Start of DATA EXTRACTS

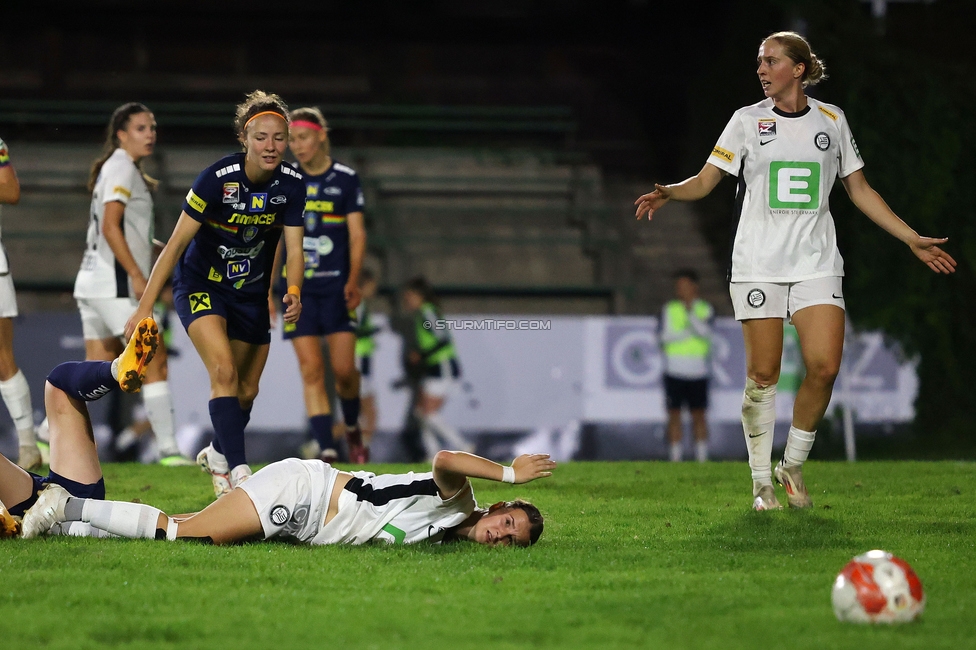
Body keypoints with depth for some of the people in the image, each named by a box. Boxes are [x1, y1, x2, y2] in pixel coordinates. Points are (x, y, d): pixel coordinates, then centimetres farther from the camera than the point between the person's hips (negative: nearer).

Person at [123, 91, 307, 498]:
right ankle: (238, 472, -29)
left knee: (247, 392, 12)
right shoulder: (216, 179, -25)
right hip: (201, 285, -5)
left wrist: (294, 292, -35)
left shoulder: (291, 185, -13)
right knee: (224, 372, -26)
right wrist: (144, 307, -21)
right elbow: (176, 244, -20)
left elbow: (294, 249, -12)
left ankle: (217, 455, 39)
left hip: (252, 292, 5)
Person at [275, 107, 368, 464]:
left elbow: (357, 233, -2)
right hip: (298, 287, 1)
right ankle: (326, 450, -8)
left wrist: (353, 280, -14)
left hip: (336, 287, -1)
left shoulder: (346, 179, 1)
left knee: (344, 368, -5)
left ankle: (352, 428, 24)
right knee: (311, 371, -7)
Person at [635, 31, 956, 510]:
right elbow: (706, 180, 0)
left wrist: (913, 240, 13)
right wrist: (669, 193, -21)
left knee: (824, 366, -13)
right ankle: (761, 480, 7)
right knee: (763, 373, -6)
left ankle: (793, 465, 7)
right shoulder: (748, 120, 4)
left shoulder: (831, 120, 8)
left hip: (816, 264, 1)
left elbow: (859, 190, 15)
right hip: (758, 265, -1)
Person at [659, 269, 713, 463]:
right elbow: (665, 337, -5)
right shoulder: (669, 309, 7)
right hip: (674, 372, 1)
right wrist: (689, 332, -8)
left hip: (698, 372, -1)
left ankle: (702, 458, 3)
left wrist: (690, 312, -20)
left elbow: (706, 332, -13)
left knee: (698, 416, 0)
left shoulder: (705, 310, 5)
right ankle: (675, 458, 3)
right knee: (674, 415, 0)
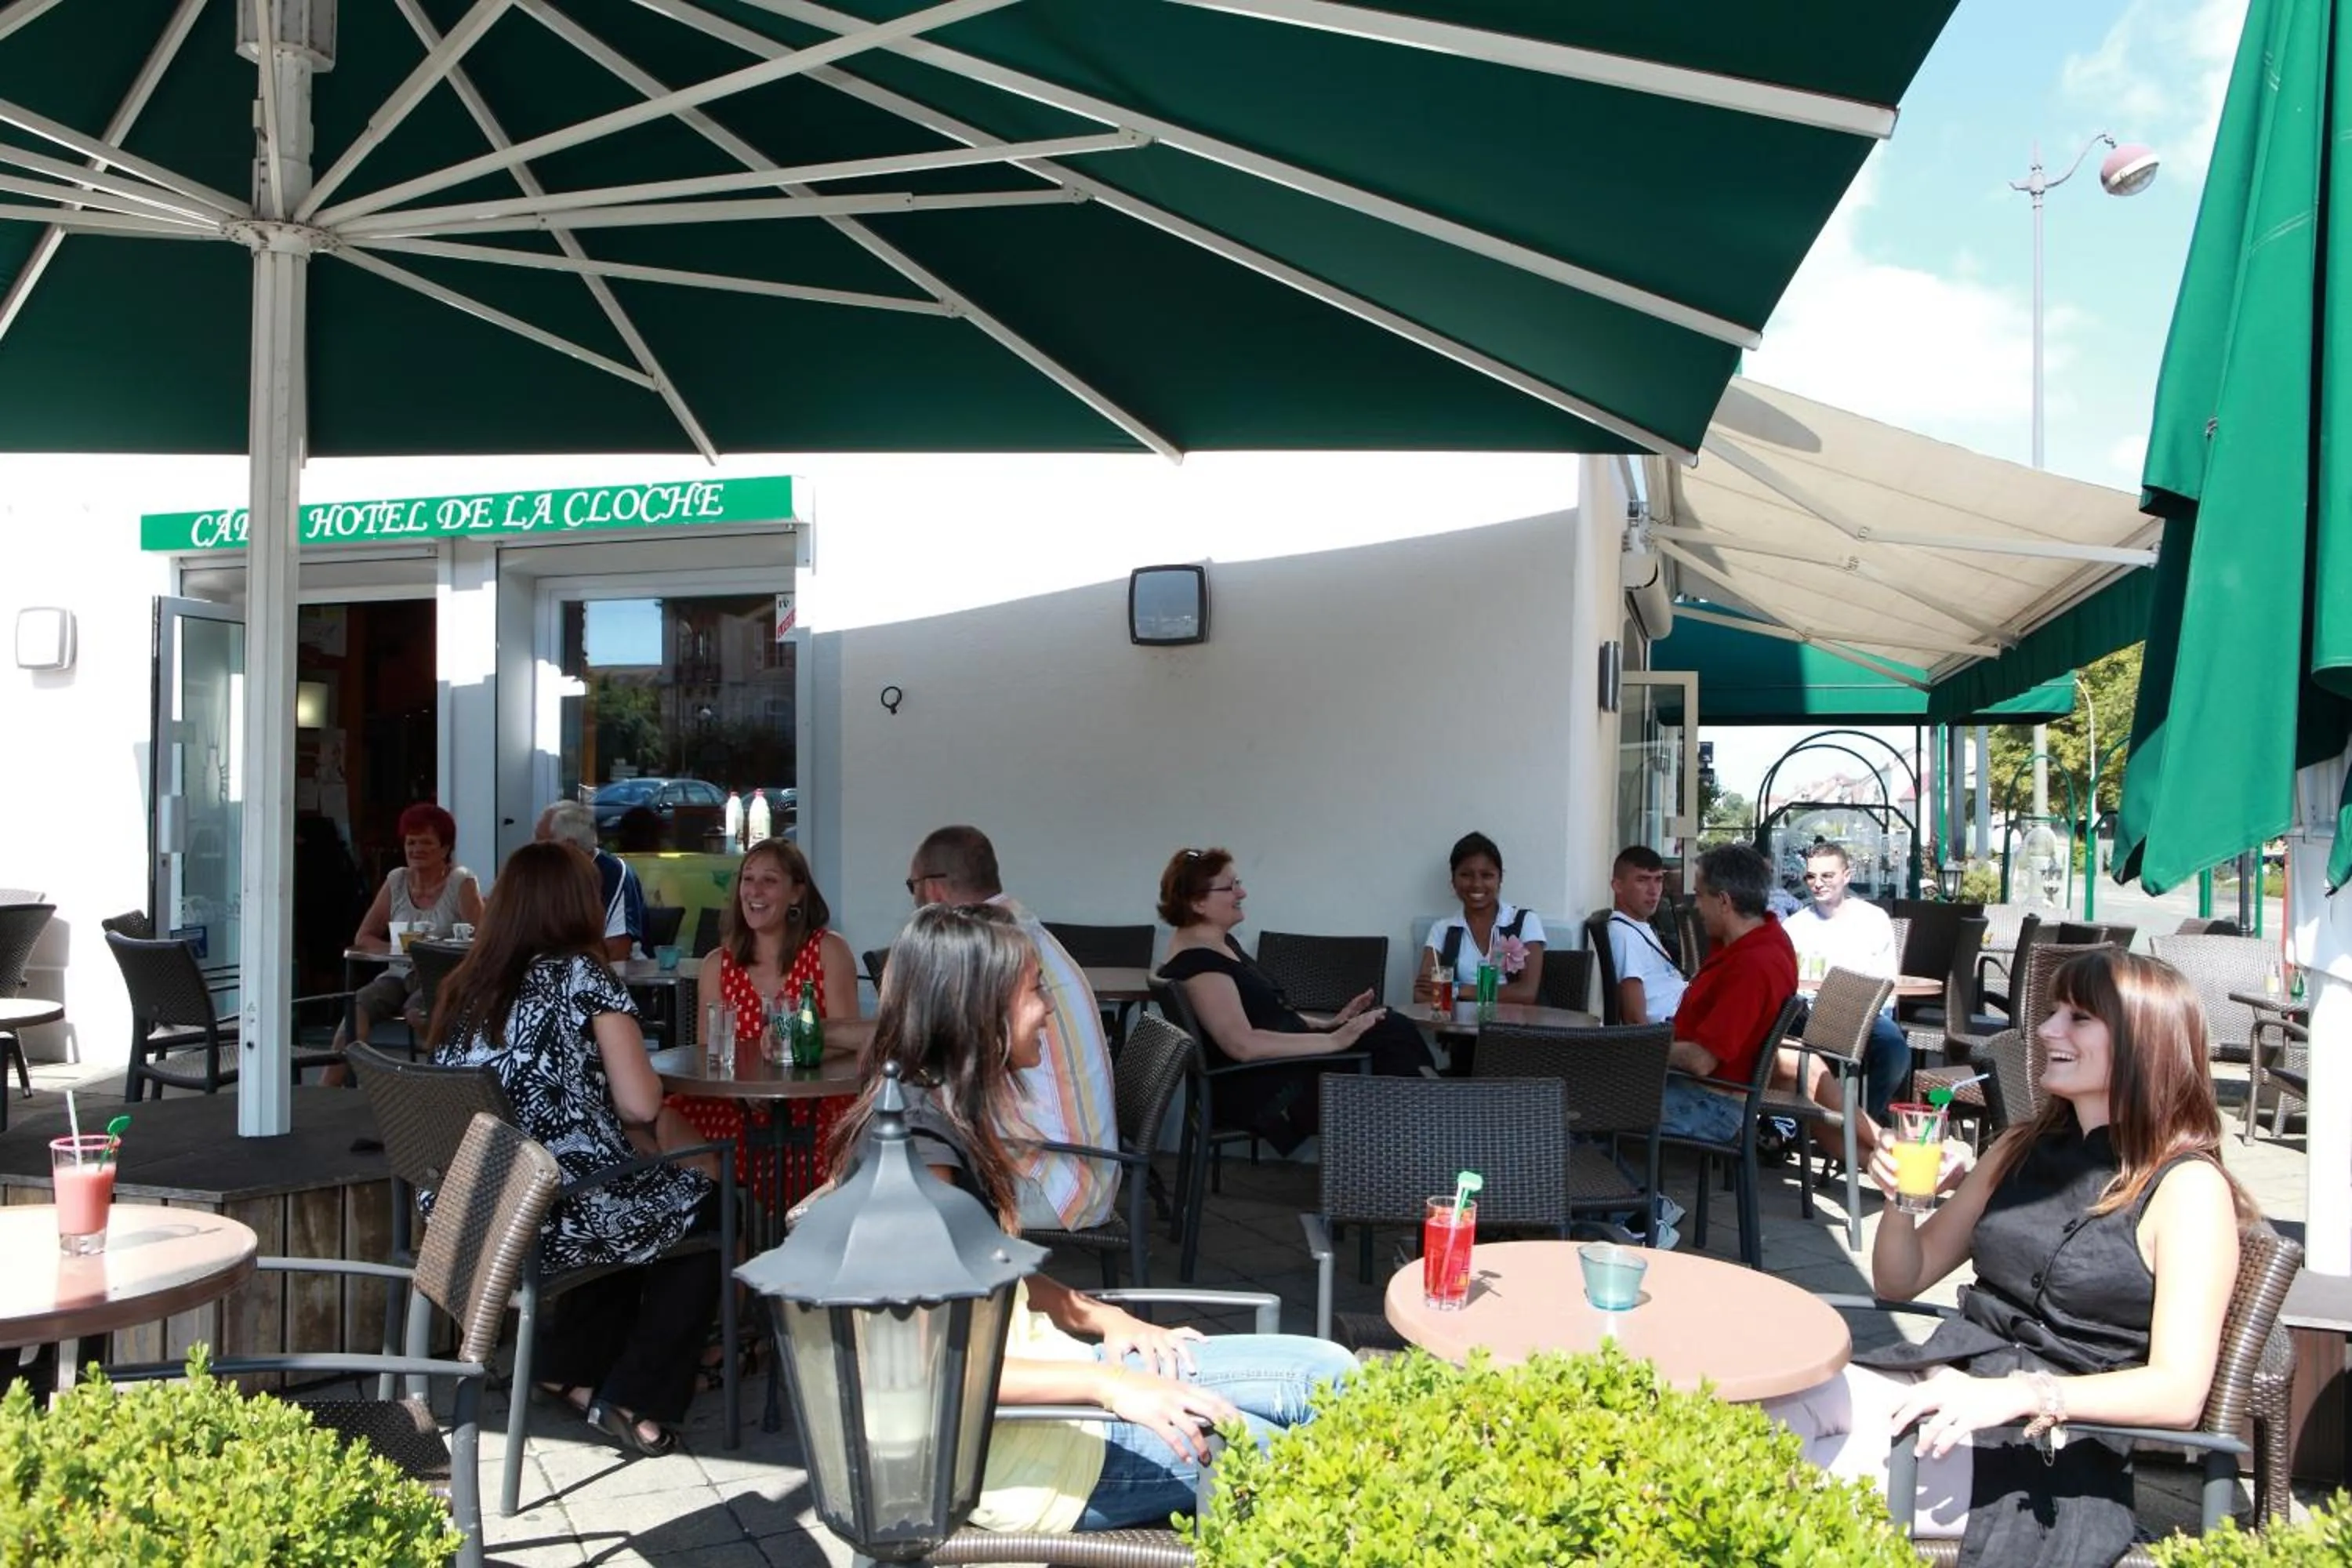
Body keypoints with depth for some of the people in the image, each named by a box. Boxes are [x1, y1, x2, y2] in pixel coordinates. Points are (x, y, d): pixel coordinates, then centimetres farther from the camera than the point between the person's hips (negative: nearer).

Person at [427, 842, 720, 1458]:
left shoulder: (464, 986, 9)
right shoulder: (583, 976, -9)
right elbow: (641, 1105, -12)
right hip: (560, 1217, -7)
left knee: (638, 1188, 32)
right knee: (703, 1203, 20)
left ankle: (571, 1369, 32)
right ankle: (638, 1401, 19)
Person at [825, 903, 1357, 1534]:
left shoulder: (952, 1114, 9)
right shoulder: (918, 1139, -22)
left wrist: (1109, 1321, 2)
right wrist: (1107, 1384, -28)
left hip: (1028, 1368, 10)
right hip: (997, 1440, -10)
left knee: (1325, 1374, 1)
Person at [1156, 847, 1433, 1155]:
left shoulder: (1222, 943, 14)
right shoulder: (1196, 963, -18)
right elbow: (1243, 1044, -27)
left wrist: (1328, 1024, 8)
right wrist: (1335, 1040, -23)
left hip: (1280, 1071, 10)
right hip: (1259, 1094, -10)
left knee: (1395, 1030, -4)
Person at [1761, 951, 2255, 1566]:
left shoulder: (2188, 1187, -5)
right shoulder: (2024, 1149, 14)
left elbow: (2179, 1391, -14)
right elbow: (1900, 1281, 18)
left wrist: (2020, 1394, -26)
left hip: (2055, 1445, -5)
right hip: (1945, 1377, 6)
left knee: (1812, 1475, -29)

End of DATA EXTRACTS

PROBLEM REQUIREMENTS: The required output is the exact lines from the opening line of the entries through the line with "right knee: (674, 415, 0)", inclusive, without pictures.

EXERCISE RESULT:
Body keypoints with depth for some of the people in the image, each named by a box. Boxes are [x1, y1, x2, y2] in pixel coordinates. Points are (x, y, d): pixel coordinates, then centimetres farther from the camera than the point between the person's hips (negative: nearer).

Person at [123, 91, 307, 498]:
right ankle: (238, 472, -29)
left knee: (247, 392, 12)
right shoulder: (216, 179, -25)
right hip: (201, 285, -5)
left wrist: (294, 292, -35)
left shoulder: (291, 185, -13)
right knee: (224, 372, -26)
right wrist: (144, 307, -21)
right elbow: (176, 244, -20)
left elbow: (294, 249, -12)
left ankle: (217, 455, 39)
left hip: (252, 292, 5)
Person at [275, 107, 368, 464]:
left elbow: (357, 233, -2)
right hip: (298, 287, 1)
right ankle: (326, 450, -8)
left wrist: (353, 280, -14)
left hip: (336, 287, -1)
left shoulder: (346, 179, 1)
left knee: (344, 368, -5)
left ankle: (352, 428, 24)
right knee: (311, 371, -7)
Person at [635, 31, 956, 510]:
right elbow: (706, 180, 0)
left wrist: (913, 240, 13)
right wrist: (669, 193, -21)
left knee: (824, 366, -13)
right ankle: (761, 480, 7)
right knee: (763, 373, -6)
left ankle: (793, 465, 7)
right shoulder: (748, 120, 4)
left shoulder: (831, 120, 8)
left hip: (816, 264, 1)
left elbow: (859, 190, 15)
right hip: (758, 265, -1)
Person at [659, 269, 713, 463]:
right elbow: (665, 337, -5)
right shoulder: (669, 309, 7)
right hip: (674, 372, 1)
right wrist: (689, 332, -8)
left hip: (698, 372, -1)
left ankle: (702, 458, 3)
left wrist: (690, 312, -20)
left elbow: (706, 332, -13)
left knee: (698, 416, 0)
left shoulder: (705, 310, 5)
right ankle: (675, 458, 3)
right knee: (674, 415, 0)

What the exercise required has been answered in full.